While this study adds to the extant drugged driving literature, it is not without limitation. First, the drug use reported in this manuscript may very well be an underestimate, especially concerning opioids. Drugs administered as pre-hospital care were excluded from analyses. This was done to avoid misclassifying an individual as drug positive when drug consumption may have actually occurred after the collision as part of a patient’s post-collision care (e.g., misclassification bias). Thus, in this situation, some patients may have consumed drugs such as opioids prior to collision, but also received them as post-collision care; in this scenario, these individuals would not be counted.
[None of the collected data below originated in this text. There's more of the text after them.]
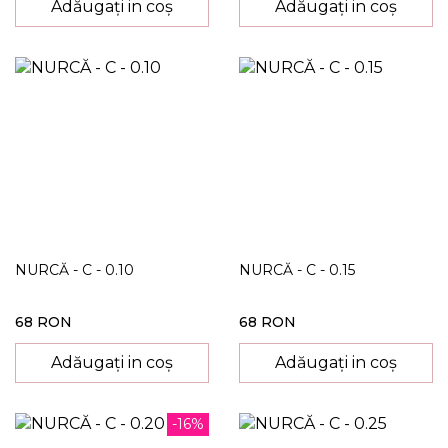
Adăugați in coș
Adăugați in coș
NURCĂ - C - 0.10
NURCĂ - C - 0.15
68 RON
68 RON
Adăugați in coș
Adăugați in coș
-16%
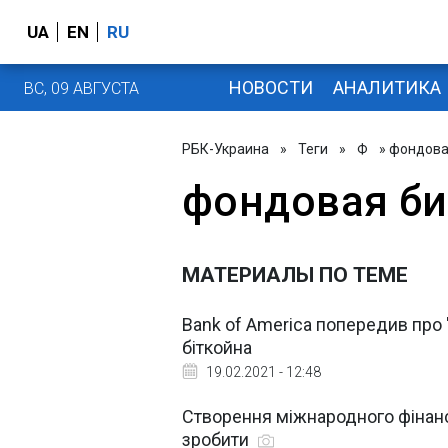
UA
EN
RU
НОВОСТИ
АНАЛИТИКА
ВС, 09 АВГУСТА
РБК-Украина
»
Теги
»
Ф
» фондова
фондовая б
МАТЕРИАЛЫ ПО ТЕМЕ
Bank of America попередив про 
біткойна
19.02.2021 - 12:48
Створення міжнародного фінанс
зробити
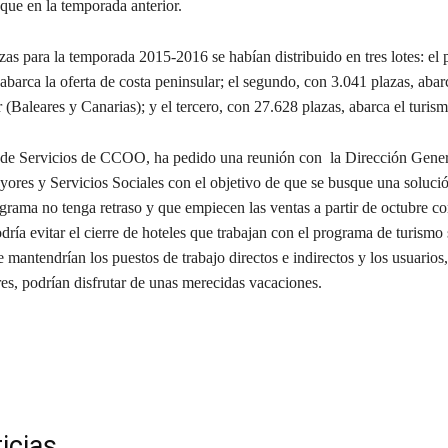
que en la temporada anterior.
a la temporada 2015-2016 se habían distribuido en tres lotes: el p
abarca la oferta de costa peninsular; el segundo, con 3.041 plazas, abarc
r (Baleares y Canarias); y el tercero, con 27.628 plazas, abarca el turismo
de Servicios de CCOO, ha pedido una reunión con la Dirección Gener
yores y Servicios Sociales con el objetivo de que se busque una soluci
ograma no tenga retraso y que empiecen las ventas a partir de octubre 
odría evitar el cierre de hoteles que trabajan con el programa de turismo 
antendrían los puestos de trabajo directos e indirectos y los usuarios
es, podrían disfrutar de unas merecidas vacaciones.
icias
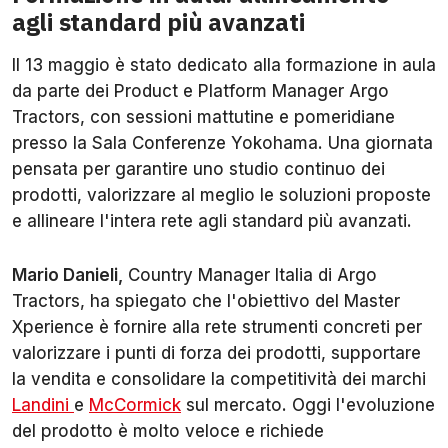
agli standard più avanzati
Il 13 maggio è stato dedicato alla formazione in aula
da parte dei Product e Platform Manager Argo
Tractors, con sessioni mattutine e pomeridiane
presso la Sala Conferenze Yokohama. Una giornata
pensata per garantire uno studio continuo dei
prodotti, valorizzare al meglio le soluzioni proposte
e allineare l'intera rete agli standard più avanzati.
Mario Danieli,
Country Manager Italia di Argo
Tractors, ha spiegato che l'obiettivo del Master
Xperience è fornire alla rete strumenti concreti per
valorizzare i punti di forza dei prodotti, supportare
la vendita e consolidare la competitività dei marchi
Landini
e
McCormick
sul mercato. Oggi l'evoluzione
del prodotto è molto veloce e richiede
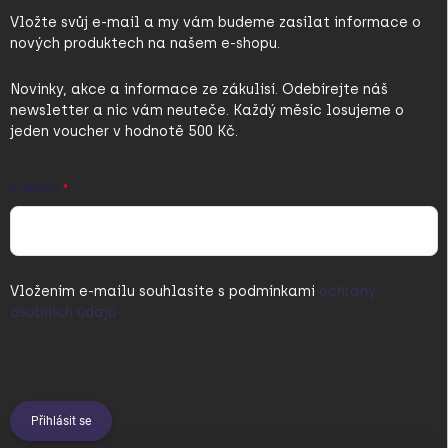
Vložte svůj e-mail a my vám budeme zasílat informace o
nových produktech na našem e-shopu.
Novinky, akce a informace ze zákulisí. Odebírejte náš
newsletter a nic vám neuteče. Každý měsíc losujeme o
jeden voucher v hodnotě 500 Kč.
E-MAIL
Vložením e-mailu souhlasíte s
podmínkami
ochrany
osobních údajů
Přihlásit se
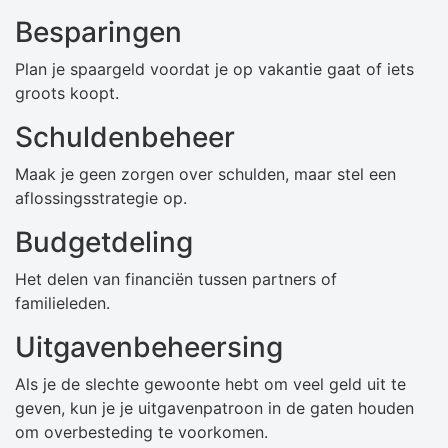
Besparingen
Plan je spaargeld voordat je op vakantie gaat of iets
groots koopt.
Schuldenbeheer
Maak je geen zorgen over schulden, maar stel een
aflossingsstrategie op.
Budgetdeling
Het delen van financiën tussen partners of
familieleden.
Uitgavenbeheersing
Als je de slechte gewoonte hebt om veel geld uit te
geven, kun je je uitgavenpatroon in de gaten houden
om overbesteding te voorkomen.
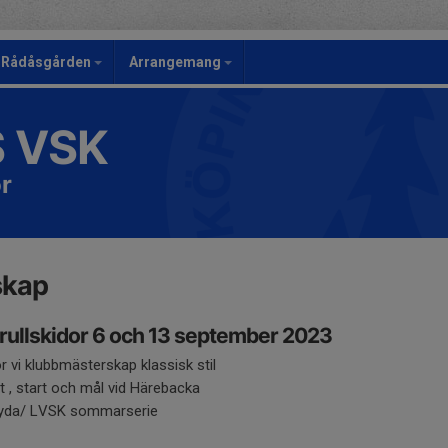
Rådåsgården
Arrangemang
S VSK
r
skap
rullskidor 6 och 13 september 2023
 vi klubbmästerskap klassisk stil
 , start och mål vid Härebacka
 Ryda/ LVSK sommarserie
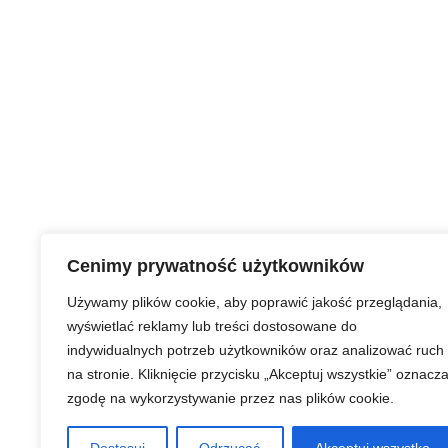
Cenimy prywatność użytkowników
Używamy plików cookie, aby poprawić jakość przeglądania,
wyświetlać reklamy lub treści dostosowane do
indywidualnych potrzeb użytkowników oraz analizować ruch
na stronie. Kliknięcie przycisku „Akceptuj wszystkie” oznacz
zgodę na wykorzystywanie przez nas plików cookie.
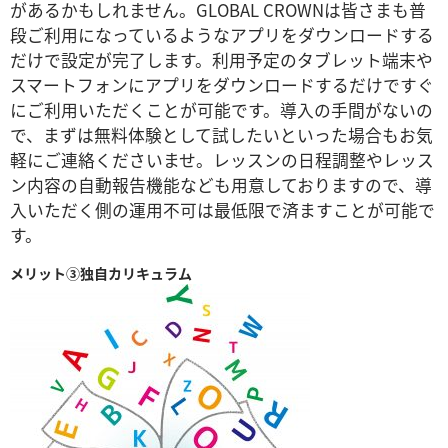
があるかもしれません。GLOBAL CROWNは皆さまも普
段ご利用になっているようなアプリをダウンロードする
だけで設定が完了します。利用予定のタブレット端末や
スマートフォンにアプリをダウンロードするだけですぐ
にご利用いただくことが可能です。導入の手間がないの
で、まずは無料体験として試したいといった場合もお気
軽にご連絡くださいませ。レッスンの日程調整やレッス
ン内容の自動報告機能なども用意しておりますので、導
入いただく側の運用不可は最低限で済ますことが可能で
す。
メリット③独自カリキュラム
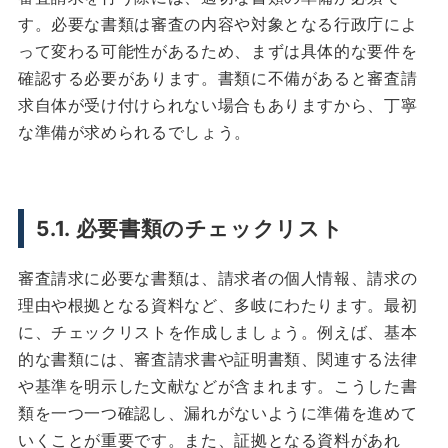
す。必要な書類は審査の内容や対象となる行政庁によ
って変わる可能性があるため、まずは具体的な要件を
確認する必要があります。書類に不備があると審査請
求自体が受け付けられない場合もありますから、丁寧
な準備が求められるでしょう。
5.1. 必要書類のチェックリスト
審査請求に必要な書類は、請求者の個人情報、請求の
理由や根拠となる資料など、多岐にわたります。最初
に、チェックリストを作成しましょう。例えば、基本
的な書類には、審査請求書や証明書類、関連する法律
や基準を明示した文献などが含まれます。こうした書
類を一つ一つ確認し、漏れがないように準備を進めて
いくことが重要です。また、証拠となる資料があれ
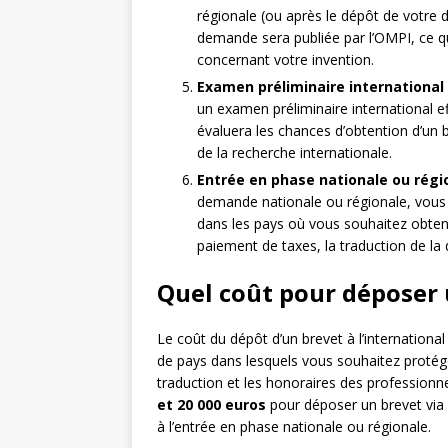
régionale (ou après le dépôt de votre 
demande sera publiée par l’OMPI, ce qu
concernant votre invention.
Examen préliminaire international (
un examen préliminaire international e
évaluera les chances d’obtention d’un b
de la recherche internationale.
Entrée en phase nationale ou régio
demande nationale ou régionale, vous 
dans les pays où vous souhaitez obten
paiement de taxes, la traduction de la
Quel coût pour déposer u
Le coût du dépôt d’un brevet à l’international
de pays dans lesquels vous souhaitez protéger
traduction et les honoraires des professionne
et 20 000 euros
pour déposer un brevet via 
à l’entrée en phase nationale ou régionale.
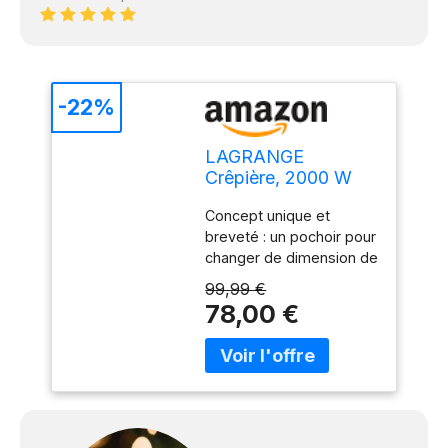
-22%
LAGRANGE
Crêpière, 2000 W
Créativ
Concept unique et
breveté : un pochoir pour
changer de dimension de
crêpes en un clin d’oeil.
99,99 €
Simple d'utilisation et
78,00 €
double fonction : Le
système du pochoir
empêche la pâte de
déborder, réaliser des
mini crêpes devient un
jeu d'enfants ! Design
compact et fonctionnel :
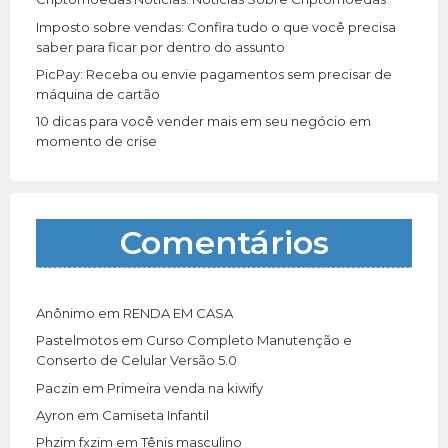
Imposto sobre vendas: Confira tudo o que você precisa
saber para ficar por dentro do assunto
PicPay: Receba ou envie pagamentos sem precisar de
máquina de cartão
10 dicas para você vender mais em seu negócio em
momento de crise
Comentários
Anônimo
em
RENDA EM CASA
Pastelmotos
em
Curso Completo Manutenção e
Conserto de Celular Versão 5.0
Paczin
em
Primeira venda na kiwify
Ayron
em
Camiseta Infantil
Phzim fxzim
em
Tênis masculino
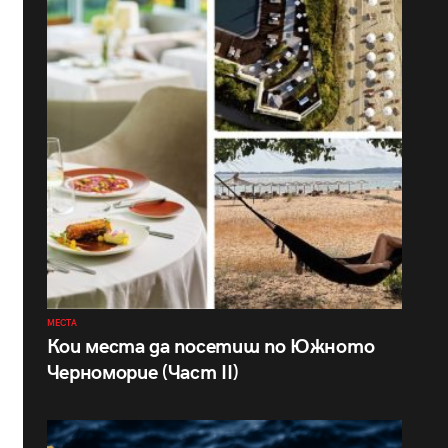
МЕСТА
Кои места да посетиш по Южното
Черноморие (Част II)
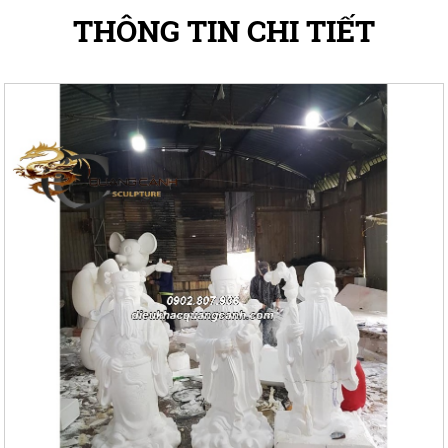
THÔNG TIN CHI TIẾT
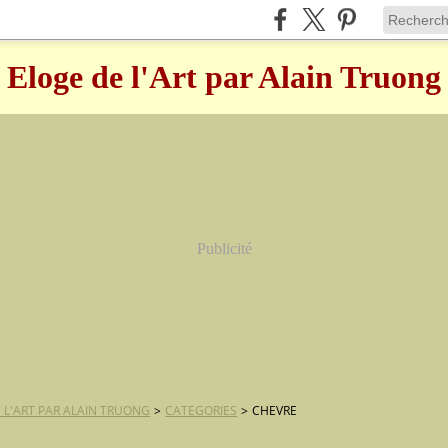
Eloge de l'Art par Alain Truong
Publicité
 L'ART PAR ALAIN TRUONG
>
CATEGORIES
>
CHEVRE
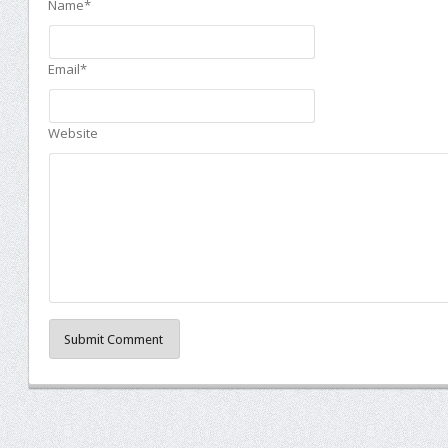
Name*
Email*
Website
Submit Comment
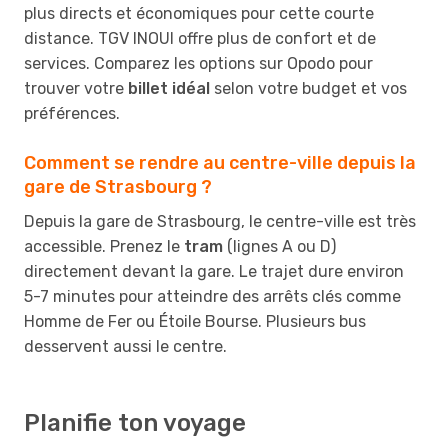
plus directs et économiques pour cette courte
distance. TGV INOUI offre plus de confort et de
services. Comparez les options sur Opodo pour
trouver votre
billet idéal
selon votre budget et vos
préférences.
Comment se rendre au centre-ville depuis la
gare de Strasbourg ?
Depuis la gare de Strasbourg, le centre-ville est très
accessible. Prenez le
tram
(lignes A ou D)
directement devant la gare. Le trajet dure environ
5-7 minutes pour atteindre des arrêts clés comme
Homme de Fer ou Étoile Bourse. Plusieurs bus
desservent aussi le centre.
Planifie ton voyage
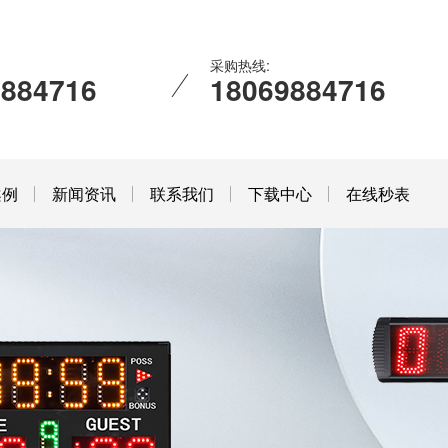
采购热线:
9884716
18069884716
案例
新闻资讯
联系我们
下载中心
在线秒表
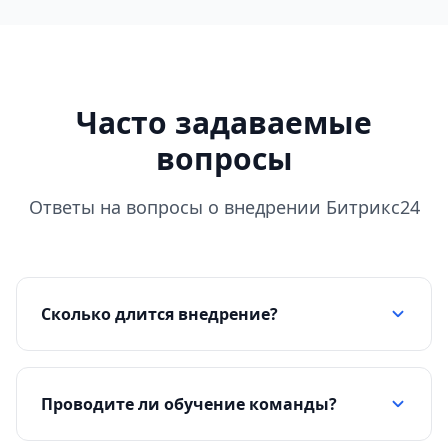
Часто задаваемые
вопросы
Ответы на вопросы о внедрении Битрикс24
Сколько длится внедрение?
Проводите ли обучение команды?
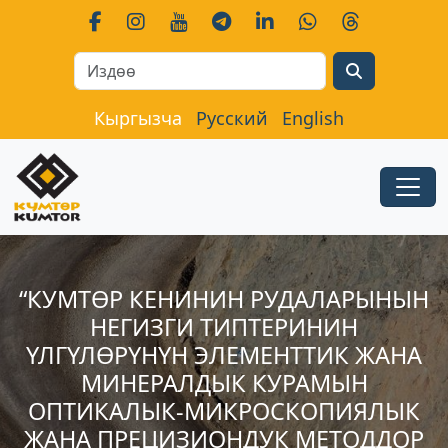
Search
Кыргызча
Русский
English
“КУМТӨР КЕНИНИН РУДАЛАРЫНЫН
НЕГИЗГИ ТИПТЕРИНИН
ҮЛГҮЛӨРҮНҮН ЭЛЕМЕНТТИК ЖАНА
МИНЕРАЛДЫК КУРАМЫН
ОПТИКАЛЫК-МИКРОСКОПИЯЛЫК
ЖАНА ПРЕЦИЗИОНДУК МЕТОДДОР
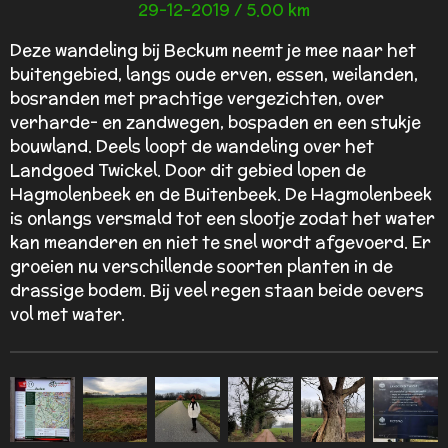
29-12-2019 / 5.00 km
3
3
Deze wandeling bij Beckum neemt je mee naar het
3
buitengebied, langs oude erven, essen, weilanden,
3
bosranden met prachtige vergezichten, over
3
verharde- en zandwegen, bospaden en een stukje
3
bouwland. Deels loopt de wandeling over het
3
Landgoed Twickel. Door dit gebied lopen de
3
Hagmolenbeek en de Buitenbeek. De Hagmolenbeek
3
is onlangs versmald tot een slootje zodat het water
3
kan meanderen en niet te snel wordt afgevoerd. Er
s
groeien nu verschillende soorten planten in de
t
drassige bodem. Bij veel regen staan beide oevers
e
vol met water.
r
r
e
n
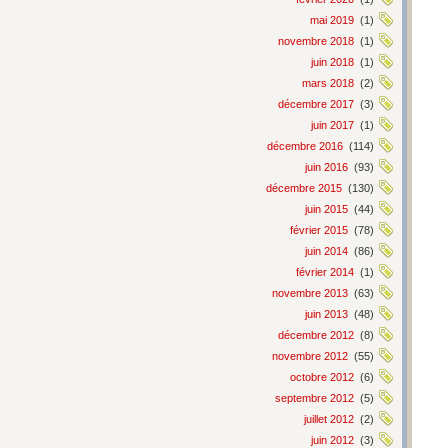
mai 2019
(1)
novembre 2018
(1)
juin 2018
(1)
mars 2018
(2)
décembre 2017
(3)
juin 2017
(1)
décembre 2016
(114)
juin 2016
(93)
décembre 2015
(130)
juin 2015
(44)
février 2015
(78)
juin 2014
(86)
février 2014
(1)
novembre 2013
(63)
juin 2013
(48)
décembre 2012
(8)
novembre 2012
(55)
octobre 2012
(6)
septembre 2012
(5)
juillet 2012
(2)
juin 2012
(3)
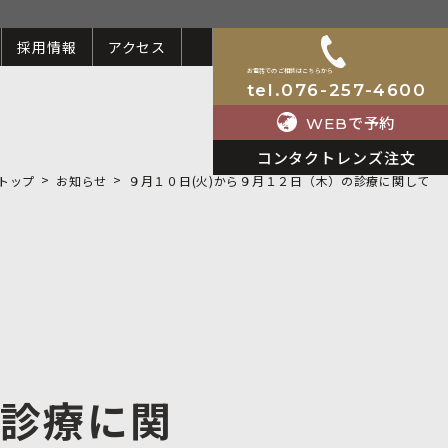
採用情報
アクセス
お電話でのご相談はこちらから
tel.076-257-4600
で予約
WEB
コンタクトレンズ注文
トップ
お知らせ
９月１０日(火)から９月１２日（木）の診療に関して
の診療に関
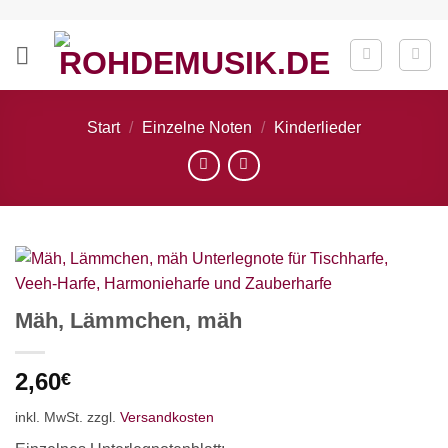
Zum
Inhalt
springen
Start
/
Einzelne Noten
/
Kinderlieder
Mäh, Lämmchen, mäh
2,60
€
inkl. MwSt.
zzgl.
Versandkosten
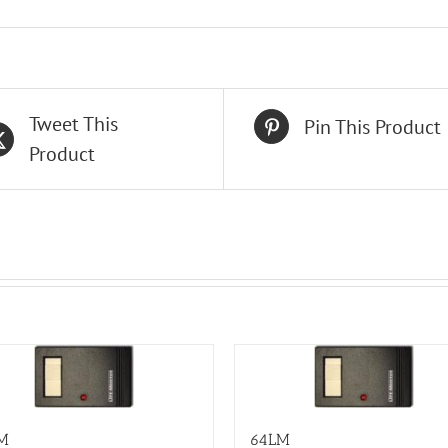
Tweet This
Pin This Product
Product
M
64LM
Secondly, there are known limitations with medical records. For example, patients’ records were reviewed to determine whether they were the driver and whether they were wearing a seat belt at time of collision. Medical records were also reviewed to determine whether the patient had an existing mental health condition or substance use disorder. This information was missing from some of the patients’ records. Third, patients were only tested for a limited number of drugs. It is entirely possible that they were positive for others but were not tested for these substances. Thus, the number of drugs may be an underestimate. The study population was also limited to those tested for both drugs and alcohol which could introduce a selection bias; however, 78% of patients injured in motor vehicle crashes were tested for drugs and alcohol which is significantly higher than the national average (London and Battistella 2007). Lastly, because this study was conducted in one of only two Level-1 trauma centers located in West Virginia, the findings may not be generalizable to the entire state or other states/regions. It may be generalizable to other rural Appalachian areas. Additionally, these results may be generalizable to a rural trauma population, but may not be generalizable to the overall motor vehicle population as trauma patients tend to test positive for drugs and alcohol more than the general population.

Conclusions

This study found that drug and alcohol use increased among trauma patients admitted to a rural Level-1 trauma center in West Virginia during the COVID-19 pandemic. Significance increases were seen in the number of drugs that patients tested positive for during the pandemic. Depressant use generally decreased over the study period while stimulant and opioid use significantly increased among treated patients; there was also a marginal increase in cannabinoid use pre-COVID versus COVID-19 periods. Public health interventions may be needed to curb drug and alcohol involved driving in this state.